Chapter 15 of Respectable Sins by Jerry Bridges talks about anger. Anger is a common reaction for many people in the world today. Someone does you wrong or hurts someone you love you feel angry. Anger comes in many ways and reasons. A child can become angry when they do not get their way. Someone may get angry when another is telling lies or letting them down. Bridges states that “Someone else's words or actions may become the occasion of our anger, but the cause lies deep within us — usually our pride, or selfishness, or desire to control”. (Bridges) Here Bridges is explaining the connection between anger and others' actions. It is easy to become frustrated with others when they do you wrong or harm you. Yet that is not what God tells us to do. In Ephesians 4:32 “ Be kind and compassionate to one another, forgiving each other, just as in Christ God forgave you.” This verse reminds us that we are to treat one another as God has treated and forgives us. We as people have wronged God many times through our sins. In this verse, God is sharing that if he can forgive our sins we must forgive others who have hurt or wronged us. If we don't, that often comes into anger, which isn't good for anyone in the equation.

Many of you made have heard about the Oscars and the incident with Will Smith. This was a great example of anger and what it can lead to. Will got angry and decided to take that anger into action toward another person. This action has affected many people. Bridges explain well the different types of handling anger. Bridges states that “ “It’s safe to say that all of us get angry from time to time. The issue is how we handle it. Some people tend to internalize their anger and strong, usually hurtful language. Others will externalize it in more subtle ways, such as belittling or making sarcastic comments two or about the person who is the object of their anger. And then there’s a third group, who tend to internalize their anger in a form of resentment. All these expressions of anger are sin”. (Bridges) Understanding each of these will help guide you in which way you respond and help you evaluate your responses. Are you someone who responds to hurt by lashing out internally or externally? How can you work on this? This can help in reflection on how you respond to anger.
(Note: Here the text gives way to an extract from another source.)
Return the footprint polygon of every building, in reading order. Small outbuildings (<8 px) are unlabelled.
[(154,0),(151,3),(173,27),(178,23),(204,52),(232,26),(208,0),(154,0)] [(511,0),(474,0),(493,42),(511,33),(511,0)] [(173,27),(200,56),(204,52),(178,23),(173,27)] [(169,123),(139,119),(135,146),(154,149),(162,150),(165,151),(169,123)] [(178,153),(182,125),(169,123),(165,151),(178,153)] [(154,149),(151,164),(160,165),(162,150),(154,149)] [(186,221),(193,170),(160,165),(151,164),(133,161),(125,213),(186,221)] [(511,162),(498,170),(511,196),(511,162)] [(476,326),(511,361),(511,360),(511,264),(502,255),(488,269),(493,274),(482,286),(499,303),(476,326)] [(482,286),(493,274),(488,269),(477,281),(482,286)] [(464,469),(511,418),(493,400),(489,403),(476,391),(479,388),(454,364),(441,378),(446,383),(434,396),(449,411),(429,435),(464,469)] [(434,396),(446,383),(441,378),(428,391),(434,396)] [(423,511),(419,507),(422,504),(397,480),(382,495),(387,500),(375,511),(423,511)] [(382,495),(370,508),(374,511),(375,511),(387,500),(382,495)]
Photo by Simran Sood on Unsplash

Anger can first be seen inside as you are processing the feelings. Fox News shares, “When someone gets angry, their heart rate, blood pressure and energy hormones, like adrenaline, in our body increase, according to the American Psychological Association.” (FoxNews) This shows how when one becomes angry it starts inside and then can become an external issue. It is also important to think of the consequences that would come from your actions and those you are hurting. Fox News states that “Fisher recommends first aid techniques to deal with anger: “Stop. Think. Take look at the bigger picture. And think of the consequences.” (FoxNews) It is also important to think of other options such as deescalating the situation and speaking privately later. Fox News states that “Fisher also said Smith could have removed himself from the situation to avoid how it escalated: “He could have pulled Chris Rock aside afterward, or given his wife the choice and the space to do that herself”.(FoxNews)

It is important to evaluate the problem and how it could be better solved than with violence. There are always other options than violence. Taking time to communicate and forgive one another is always the better option for everyone involved.